Process tends to derail the best-laid plans. Just ask Keith Krueger, CEO of the Consortium for School Networking.
Schools and districts are now well versed in how to apply for and obtain E-Rate funding to build better networks within their schools. The issue then? The focus needs to shift and begin addressing how to give access to students and staff when they’re not at school, Krueger says.
The future emphasis must be on broadband if districts truly want to reimagine education, he argues. EdTech magazine’s managing editor, Jena Passut, chatted with Krueger about how to change the way schools fund and plan for networks in order to best support teaching and learning going forward.
EDTECH: You conducted a work study on digital equity while you were an associate in practice at Harvard’s Graduate School of Education. Can you tell us what you learned?
KRUEGER: Digital equity is the civil rights issue of today. While we have been talking about the digital divide for the past two decades, the bulk of our time, energy and money has been about at-school access.
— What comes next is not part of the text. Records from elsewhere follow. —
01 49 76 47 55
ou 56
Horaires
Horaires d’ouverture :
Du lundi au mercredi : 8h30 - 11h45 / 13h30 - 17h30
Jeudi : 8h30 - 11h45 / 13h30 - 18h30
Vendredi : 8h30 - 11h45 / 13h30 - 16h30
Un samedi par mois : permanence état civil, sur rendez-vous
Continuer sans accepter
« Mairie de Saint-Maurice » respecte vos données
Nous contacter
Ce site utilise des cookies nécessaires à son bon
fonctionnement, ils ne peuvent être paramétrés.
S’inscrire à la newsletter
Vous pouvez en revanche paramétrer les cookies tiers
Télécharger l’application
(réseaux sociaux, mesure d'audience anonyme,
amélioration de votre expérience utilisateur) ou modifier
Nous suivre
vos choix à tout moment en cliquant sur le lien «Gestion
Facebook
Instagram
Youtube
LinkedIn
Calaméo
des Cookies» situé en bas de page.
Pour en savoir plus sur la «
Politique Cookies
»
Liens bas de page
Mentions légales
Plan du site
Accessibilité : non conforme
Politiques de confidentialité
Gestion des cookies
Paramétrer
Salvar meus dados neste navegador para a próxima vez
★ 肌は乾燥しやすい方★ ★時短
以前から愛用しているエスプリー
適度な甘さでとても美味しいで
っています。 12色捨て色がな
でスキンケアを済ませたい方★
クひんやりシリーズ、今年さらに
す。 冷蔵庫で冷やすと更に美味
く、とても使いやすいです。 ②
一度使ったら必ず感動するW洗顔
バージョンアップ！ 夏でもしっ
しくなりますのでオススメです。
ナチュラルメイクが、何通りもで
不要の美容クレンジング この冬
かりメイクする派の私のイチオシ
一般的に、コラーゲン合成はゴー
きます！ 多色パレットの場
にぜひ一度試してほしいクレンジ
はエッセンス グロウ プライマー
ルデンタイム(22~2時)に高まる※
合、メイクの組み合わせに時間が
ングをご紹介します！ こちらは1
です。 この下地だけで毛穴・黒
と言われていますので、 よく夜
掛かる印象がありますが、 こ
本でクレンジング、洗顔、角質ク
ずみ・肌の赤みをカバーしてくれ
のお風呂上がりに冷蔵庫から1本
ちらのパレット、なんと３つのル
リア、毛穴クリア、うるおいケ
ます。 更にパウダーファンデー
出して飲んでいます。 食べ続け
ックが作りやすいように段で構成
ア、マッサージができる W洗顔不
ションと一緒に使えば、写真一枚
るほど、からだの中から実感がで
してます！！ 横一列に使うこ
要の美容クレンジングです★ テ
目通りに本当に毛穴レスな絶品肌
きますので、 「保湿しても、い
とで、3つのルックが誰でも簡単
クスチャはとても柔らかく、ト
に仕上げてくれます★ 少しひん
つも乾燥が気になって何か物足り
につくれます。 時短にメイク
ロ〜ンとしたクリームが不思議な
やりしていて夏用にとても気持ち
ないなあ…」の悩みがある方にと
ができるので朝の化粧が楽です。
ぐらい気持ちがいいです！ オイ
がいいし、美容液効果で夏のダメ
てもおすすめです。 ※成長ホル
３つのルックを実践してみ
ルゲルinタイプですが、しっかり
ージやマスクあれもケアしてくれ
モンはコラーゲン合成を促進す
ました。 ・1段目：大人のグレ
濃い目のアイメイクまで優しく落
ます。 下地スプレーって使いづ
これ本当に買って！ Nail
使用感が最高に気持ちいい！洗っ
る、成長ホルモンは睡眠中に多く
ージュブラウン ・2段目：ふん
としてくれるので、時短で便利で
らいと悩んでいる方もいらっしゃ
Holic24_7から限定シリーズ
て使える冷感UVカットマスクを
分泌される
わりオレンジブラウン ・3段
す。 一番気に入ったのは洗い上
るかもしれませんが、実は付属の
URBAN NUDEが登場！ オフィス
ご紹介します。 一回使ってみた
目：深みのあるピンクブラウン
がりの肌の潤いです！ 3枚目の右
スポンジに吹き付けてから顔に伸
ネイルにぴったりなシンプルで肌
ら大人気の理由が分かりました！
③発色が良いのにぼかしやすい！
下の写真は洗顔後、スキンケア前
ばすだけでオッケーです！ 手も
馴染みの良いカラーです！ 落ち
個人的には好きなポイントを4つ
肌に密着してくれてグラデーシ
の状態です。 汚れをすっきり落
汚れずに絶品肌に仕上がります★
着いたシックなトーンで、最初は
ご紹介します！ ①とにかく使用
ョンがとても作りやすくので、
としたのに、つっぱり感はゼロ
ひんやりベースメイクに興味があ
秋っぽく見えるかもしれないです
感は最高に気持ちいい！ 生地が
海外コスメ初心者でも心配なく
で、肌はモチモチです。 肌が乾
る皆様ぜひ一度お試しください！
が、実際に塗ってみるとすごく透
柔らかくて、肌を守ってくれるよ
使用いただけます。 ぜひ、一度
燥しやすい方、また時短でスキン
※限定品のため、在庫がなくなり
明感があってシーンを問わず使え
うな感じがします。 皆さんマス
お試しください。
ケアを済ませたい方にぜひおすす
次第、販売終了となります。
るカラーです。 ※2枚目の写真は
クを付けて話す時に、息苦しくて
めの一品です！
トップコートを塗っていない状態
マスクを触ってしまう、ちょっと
That made sense when most classrooms lacked broadband and Wi-Fi. But with the new, expanded E-Rate, we are on a path to solving that problem. If we really want to create environments for digital learning, we must have broadband access beyond the school.
The hardest aspect to solve is at-home access for students from low-income families. Households earning less than $25,000 a year are half as likely to have broadband internet access as families that are well-off. This is no longer simply “nice-to-have,” but core to learning today.
Unfortunately, more than 75 percent of school districts report that they are doing nothing about outside-of-school broadband access. My focus was on what innovative school leaders are doing about addressing digital equity.
EDTECH: How did you get into the field of educational technology?
KRUEGER: I backed into it from a background in policy work on Capitol Hill. My family are all educators, and I was working on telecommunications policy. I was less interested in industry fights than in how we use the internet to address urgent challenges in education, health and libraries. Eventually, I realized that I was good at building coalitions for public purposes (and I got a small shot at redemption from my family when I focused on using technology to transform learning).
EDTECH: What are some roadblocks educators face when it comes to implementing technology in classrooms?
KRUEGER: There are many, but I would say that ubiquity and access, as well as having leadership capacity, are at the top of the list.
By ubiquity I mean that every student and teacher needs his or her own device (or more than one), and it needs to have robust connectivity at school and outside of school.
The reality is that in too many places, we have managed our educational networks for scarcity rather than designing for digital learning. That requires leaders who see the potential for doing learning in new ways, not simply layering technology on top of what we have always done. Leaders must create the culture and vision for innovation.
EDTECH: What do we want learning to look like in, say, five or 10 years?
KRUEGER: Too often, we start with the cool new tools, rather than starting with learning.
For example, the maker movement is a big trend today, but school leaders should start by asking what problems they are trying to solve with those efforts. When that happens, we are driven by the educational need, not simply the new tools.
CoSN, in partnership with the New Media Consortium, annually produces the Horizon K–12 report on emerging technologies for learning. The new issue comes out in mid-September. This year, CoSN is releasing a toolkit with the free report to help educators have that conversation with their PTA, school board and other community members.
EDTECH: Every fall, CoSN conducts its infrastructure survey — in partnership with AASA, the School Superintendents Association — to understand broadband, Wi-Fi and the state of connectivity in the U.S. Is there reason to be optimistic?
KRUEGER: We will be releasing those findings in October. With the expansion of E-Rate and focus on broadband and Wi-Fi, we are making progress toward robust connectivity. But we cannot lose sight that there are serious challenges that remain, especially high recurring costs. Network speed, capacity, and lack of broadband competition in some communities, are very big challenges.
EDTECH: Finally, can you share your thoughts on how schools can bridge the homework tech gap?
KRUEGER: There are many things that can be done to address outside-of-school broadband access. Some school districts are putting Wi-Fi on buses so that time in transit can be productively put to learning. Others are loaning out mobile hotspots or paying for subsidized home internet access for low-income families.
Many school districts are partnering with local businesses to map out public Wi-Fi for students before and after school, and then working with their cities to fill in the Wi-Fi deserts in their communities so that the opportunities for learning are ubiquitous.
Increasingly, school systems will be making wide-area internet available from their schools to their learning resources in the surrounding communities. The bottom line is that there are many potential strategies and potential partners to address digital equity. But districts have to get started. They can download a toolkit on what we found and tips for action at cosn.org/digital-equity.